Last Thursday morning, after six akyat bahay gang members broke into Parsons’ home in Marikina, hogtied him and his two daughters, tried to rape one of the girls, ransacked his place, took his weapons, then left, Parsons got himself untied, grabbed a gun the raiders had overlooked, and chased after the hoodlums.

In the resulting shoot-out, he killed two of the robbers, ran out of bullets, was attacked by a third with a knife (which he grabbed from the assailant, then utilized to slit the thug’s throat). Now he’s being charged because the encounter took place "outside" his home? What did the police and those idiotic "human rights" complainants expect? After what they did to him and his family, did they expect him to stand on the sidewalk and wave "goodbye" to those thugs? Fortunately, former Interior Secretary and ex-Manila Mayor Fred Lim, a two-fisted cop himself and NBI chief in his day, rushed to volunteer to defend Parsons in court or anyplace where he might be challenged.

The truth is that everybody is cheering for Parsons. He’s the guy who fought back to defend his family. Those bullies and robbers picked on the wrong guy.
* * *
This is a country, alas, where the law seems to protect killers, kidnappers, rapists and hoodlums even more tenderly than it protects the victims and the innocent. No wonder citizens are turning, increasingly, to gun law. This is a Wild Frontier, deplorably, where so-called "civilized" methods don’t seem to work. Even with the bishops bleating against capital punishment, the widespread mood these days seems to be: Kill them before they kill you. Somehow, it makes sense.

If the police are smart, they’ll leave Parsons alone. Give him a medal. (Give him another gun to protect himself – remember, the robbers took his weapons.)

Senator Robert Kennedy (JFK’s brother, who was assassinated himself in 1968) said: "Every society gets the kind of criminal it deserves. What is equally true is that every community gets the kind of law enforcement it insists on:"

Those robbers, akyat-bahay and Waray Gang, scum, who burst into homes and terrorize peaceful residents, torment their families, and even rape and kill, are an indictment of the ineffectiveness of our government and police. When hoodlums rampage all over our neighborhoods, it’s a sign that the cops are either asleep, or cowardly, or are, in fact, members of those criminal organizations.

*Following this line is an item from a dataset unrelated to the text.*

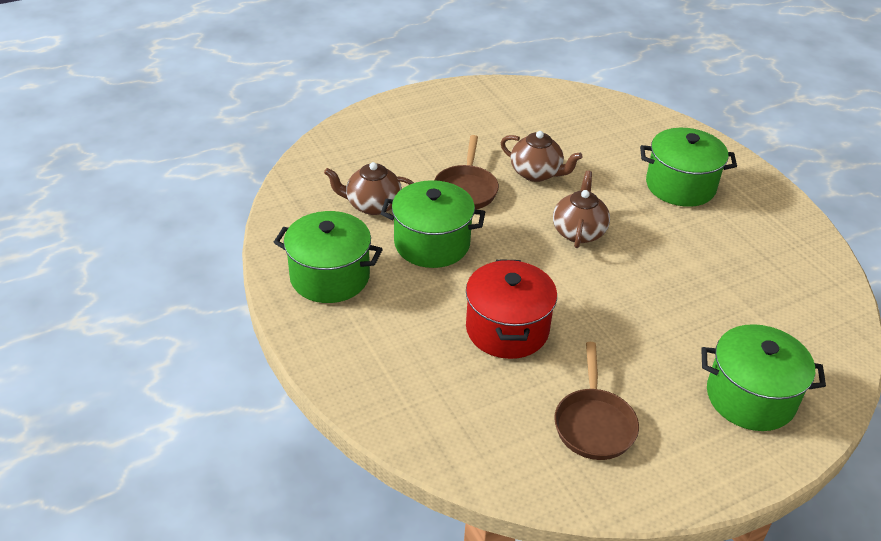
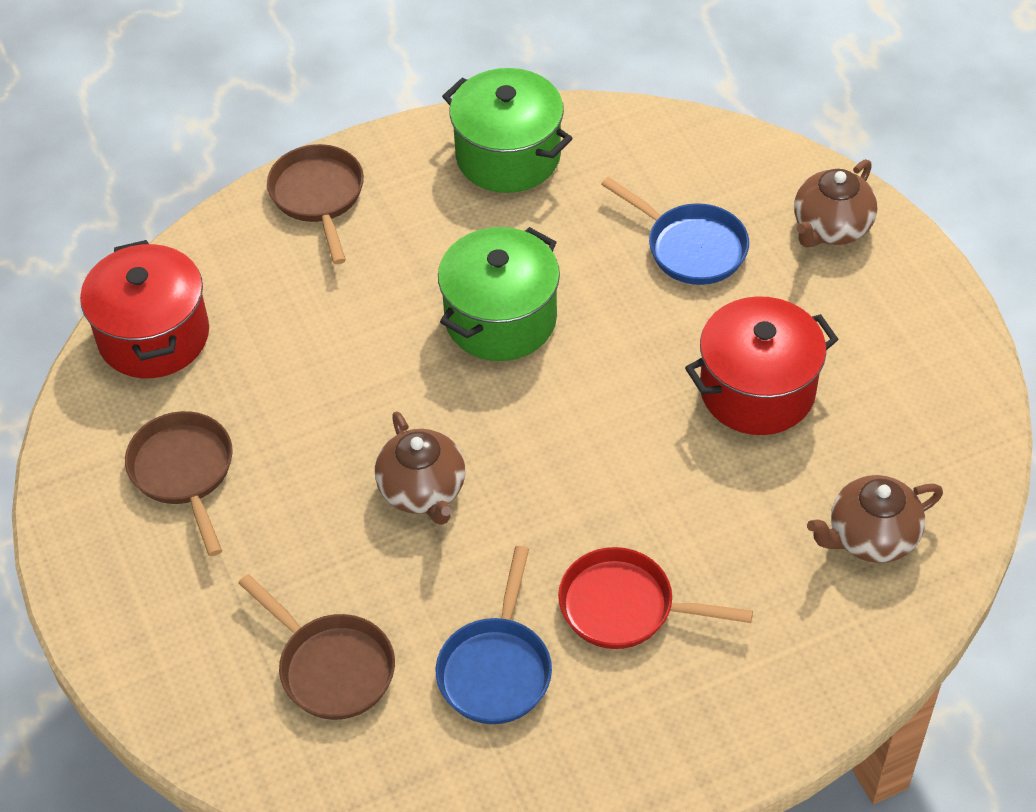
blue pan: none = 0 -> [435,546,552,724] [601,177,749,285] = 2
brown pan: [434,135,499,209] [554,342,639,460] = 2 -> [125,411,233,556] [238,574,395,720] [267,144,364,264] = 3
green pot: [273,211,383,303] [381,180,485,268] [640,128,737,207] [701,324,826,431] = 4 -> [438,227,560,361] [442,68,573,193] = 2
red pan: none = 0 -> [558,547,753,649] = 1
red pot: [466,259,557,359] = 1 -> [80,240,209,378] [685,296,839,435] = 2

That it should be "every man for himself" is a slap on the face of the GMA government, and it won’t be papered over by any SONA. Smash those criminal gangs, Madam President! And if our policeman can’t do that, let’s get ourselves another police force.

Otherwise, everyone will be joining a Gun Club like Parsons did. For it’s useless to draw a gun unless you can shoot straight.